> **Extracted text**
%%

# Rewards



## gideonpepys (Jul 22, 2011)

My players are part of the RHC, which means they receive a large payment, plus a smaller amount of gold as treasure.

If have two issues:

1) I rather like the genius loci, but I'm not sure my players will recognise their value initially, or have saved enough cash to purchase them.  It would almost be better if they got the lower cash payment, plus the treasure parcels.

2) I'm toying with the idea of employing the inherent bonus system.  What is the simplest way to implement that within the Zeitgeist reward system?


----------



## RangerWickett (Jul 22, 2011)

The party gets a second salary payment at the start of adventure 2. And the conceit is that any treasure they recover gets handed over to the RHC, so the icons are still in a vault somewhere, ready to be requisitioned.


*Inherent bonuses*
Don't they have those guidelines in the DMG2? I'm at work and can't look it up, but I would hope the inherent bonuses section tells you "reduce the amount of treasure by X."

Just calculate how much money the PCs would be spending on that gear, and subtract it from their salary.


----------



## gideonpepys (Jul 22, 2011)

That explanation of what happens to the magic items solves alot of issues.  Thanks!

The formula for working out what to pay each PC in a six person party, using the inherent bonuses system (which calls for the removal of the 1st & 4th parcel) is a little bit more complicated than my lazy brain is happy with, but I only have to perform the sum once per level, so it shouldn't be too hard.

(The most annoying part is adding up what all the parcels would have been worth in cash terms.)


----------



## Colmarr (Jul 22, 2011)

I'm planning on using inherent bonuses for Zeitgeist, so I've done calculations for levels 1-10.

Spreadsheet attached, but I calculate that each PC should earn the following amounts at each level.

Level 1: 448 
Level 2: 576
Level 3: 832
Level 4: 1216
Level 5: 1600
Level 6: 2240
Level 7: 2880
Level 8: 4160
Level 9: 6080
Level 10: 8000

Calculated as {(Value of L+2 Item) + (Value of L+3 Item) + 2*(Value of L+0 Item)} divided by 5

For parties using normal treasure distribution, I calculate the earnings per PC per level to be:

Level 1: 752 
Level 2: 1072
Level 3: 1520
Level 4: 2096
Level 5: 2800
Level 6: 3760
Level 7: 5360
Level 8: 7600
Level 9: 10480

Calculated as {(Value of L+1 Item) + (Value of L+2 Item) + (Value of L+3 Item) + (Value of L+4 Item) + 2*(Value of L+0 Item)} divided by 5.


----------



## benfromidaho (Jul 23, 2011)

I was thinking the same thing about the loci, until reading this post.  I love the idea that these items are safely stashed in the R.H.C., and can be requisitioned as permanent gear when needed.


----------



## Colmarr (Jul 23, 2011)

Gideon, my figures are for a 5 person party, and I'm not sure that you can simply adopt them for 6 PCs.

Your best bet would be to check the inherent bonuses rules to see what extra treasure gets awarded for the 6th PC and adjust the formulas in my spreadsheet accordingly.

If you're not excel savvy, I can take a look at it for you.


----------



## gideonpepys (Jul 23, 2011)

%%

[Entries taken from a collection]

%%

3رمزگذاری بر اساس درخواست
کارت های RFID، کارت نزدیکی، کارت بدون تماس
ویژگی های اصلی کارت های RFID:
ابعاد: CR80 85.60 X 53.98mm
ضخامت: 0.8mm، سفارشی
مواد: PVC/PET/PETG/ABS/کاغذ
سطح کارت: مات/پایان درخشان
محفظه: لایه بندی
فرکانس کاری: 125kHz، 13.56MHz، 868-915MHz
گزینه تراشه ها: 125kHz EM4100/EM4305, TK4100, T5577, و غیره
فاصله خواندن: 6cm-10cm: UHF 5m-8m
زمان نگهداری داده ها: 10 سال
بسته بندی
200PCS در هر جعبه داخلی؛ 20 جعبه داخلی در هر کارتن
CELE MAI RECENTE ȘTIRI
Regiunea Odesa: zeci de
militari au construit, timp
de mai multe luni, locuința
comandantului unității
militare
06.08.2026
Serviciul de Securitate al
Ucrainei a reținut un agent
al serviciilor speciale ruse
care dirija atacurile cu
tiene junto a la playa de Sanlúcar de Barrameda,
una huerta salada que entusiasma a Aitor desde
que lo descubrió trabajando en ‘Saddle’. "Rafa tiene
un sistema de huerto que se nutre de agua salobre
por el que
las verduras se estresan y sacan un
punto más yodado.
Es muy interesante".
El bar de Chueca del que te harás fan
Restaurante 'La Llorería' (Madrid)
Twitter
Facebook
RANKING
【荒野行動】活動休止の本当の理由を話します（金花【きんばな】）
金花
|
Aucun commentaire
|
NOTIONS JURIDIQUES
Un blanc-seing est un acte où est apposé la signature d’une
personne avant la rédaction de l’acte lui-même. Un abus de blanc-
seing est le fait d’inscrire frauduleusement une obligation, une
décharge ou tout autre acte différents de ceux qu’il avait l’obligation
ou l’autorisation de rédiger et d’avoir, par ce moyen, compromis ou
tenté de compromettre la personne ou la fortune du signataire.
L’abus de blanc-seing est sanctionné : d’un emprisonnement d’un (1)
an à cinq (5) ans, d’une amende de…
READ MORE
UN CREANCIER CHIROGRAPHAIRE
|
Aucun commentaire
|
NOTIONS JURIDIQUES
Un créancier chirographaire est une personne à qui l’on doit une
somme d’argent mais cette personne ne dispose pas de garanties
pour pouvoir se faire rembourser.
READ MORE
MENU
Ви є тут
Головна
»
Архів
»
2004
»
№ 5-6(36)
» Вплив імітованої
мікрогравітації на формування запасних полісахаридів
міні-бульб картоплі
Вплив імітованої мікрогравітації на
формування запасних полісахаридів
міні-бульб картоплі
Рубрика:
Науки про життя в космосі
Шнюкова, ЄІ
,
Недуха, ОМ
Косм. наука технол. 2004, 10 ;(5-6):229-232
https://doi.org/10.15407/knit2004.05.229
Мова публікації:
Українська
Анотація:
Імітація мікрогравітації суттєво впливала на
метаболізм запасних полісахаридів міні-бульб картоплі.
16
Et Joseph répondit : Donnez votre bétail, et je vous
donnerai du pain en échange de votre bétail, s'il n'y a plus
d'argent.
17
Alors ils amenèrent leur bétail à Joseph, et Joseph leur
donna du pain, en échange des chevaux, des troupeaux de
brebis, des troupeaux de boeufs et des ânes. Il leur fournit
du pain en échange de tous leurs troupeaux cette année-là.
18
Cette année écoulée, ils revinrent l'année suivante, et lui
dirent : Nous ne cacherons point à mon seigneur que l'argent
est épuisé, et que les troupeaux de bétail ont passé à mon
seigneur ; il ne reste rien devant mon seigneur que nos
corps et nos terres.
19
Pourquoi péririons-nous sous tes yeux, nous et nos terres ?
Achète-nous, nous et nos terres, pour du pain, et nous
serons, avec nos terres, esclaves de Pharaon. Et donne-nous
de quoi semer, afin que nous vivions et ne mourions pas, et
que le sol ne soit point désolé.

%%

> **Parts of the exercise**
**A.** Arrange the records as a numbered list, starting at their first line and stopping after the line that contains "فرکانس کاری: 125kHz، 13.56MHz، 868-915MHz". Leave out blank lines.
**B.** Pick up the forum thread about Zeitgeist rewards at the point where it stops, and continue it.

> **Responses in order**
**A.**
1. 3رمزگذاری بر اساس درخواست
2. کارت های RFID، کارت نزدیکی، کارت بدون تماس
3. ویژگی های اصلی کارت های RFID:
4. ابعاد: CR80 85.60 X 53.98mm
5. ضخامت: 0.8mm، سفارشی
6. مواد: PVC/PET/PETG/ABS/کاغذ
7. سطح کارت: مات/پایان درخشان
8. محفظه: لایه بندی
9. فرکانس کاری: 125kHz، 13.56MHz، 868-915MHz

**B.**
Very kind of you.  (I am not excel savvy.)

But I'm quite happy just to grant the same amount of cash to each player based on the 5-person calculations.


----------



## Colmarr (Jul 24, 2011)

gideonpepys said:


> Very kind of you. (I am not excel savvy.)




Salary per PC in a 6-person party (for an inherent bonuses campaign) is:

Level 1: 487
Level 2: 620
Level 3: 860
Level 4: 1313
Level 5: 1767
Level 6: 2433
Level 7: 3100
Level 8: 4300
Level 9: 6567
Level 10: 8833

Calculated as {2*(Value of L+2 Item) + (Value of L+3 Item) + 2*(Value of L+0 Item)} divided by 6.

Strangely, that's more per PC than in a 5-person party, because of the odd way additional party members intersect with inherent bonuses, so you may want to just go with 5-person values anyway.

For normal treasure distribution:

Level 1: 740
Level 2: 1033
Level 3: 1433
Level 4: 2047
Level 5: 2767
Level 6: 3700
Level 7: 5167
Level 8: 7167
Level 9: 10233


----------



## gideonpepys (Jul 24, 2011)

Right. I'm almost sure they wouldn't have fully tested the inherent bonus system, or investigated every iteration.

It's clear from the regular treasure parcel system that a 6-person party would receive less treasure per person on average than a 5-person party, so in this instance I think I will stick to the original numbers.

Thanks for your help with the maths, though.  That's saved me a lot of time (and I'm doubtful if my results would have been particularly accurate in any event).

Tbh, I've always found treasure distribution to the be the biggest headache in 4e.  The inherent bonus system combined with RHC salaries will put the onus squarely on my players, while at the same time ensuring that the lazy or inept ones aren't affected too adversely by falling behind the mathematical curve.

Job's a good 'un!


----------



## Colmarr (Dec 6, 2011)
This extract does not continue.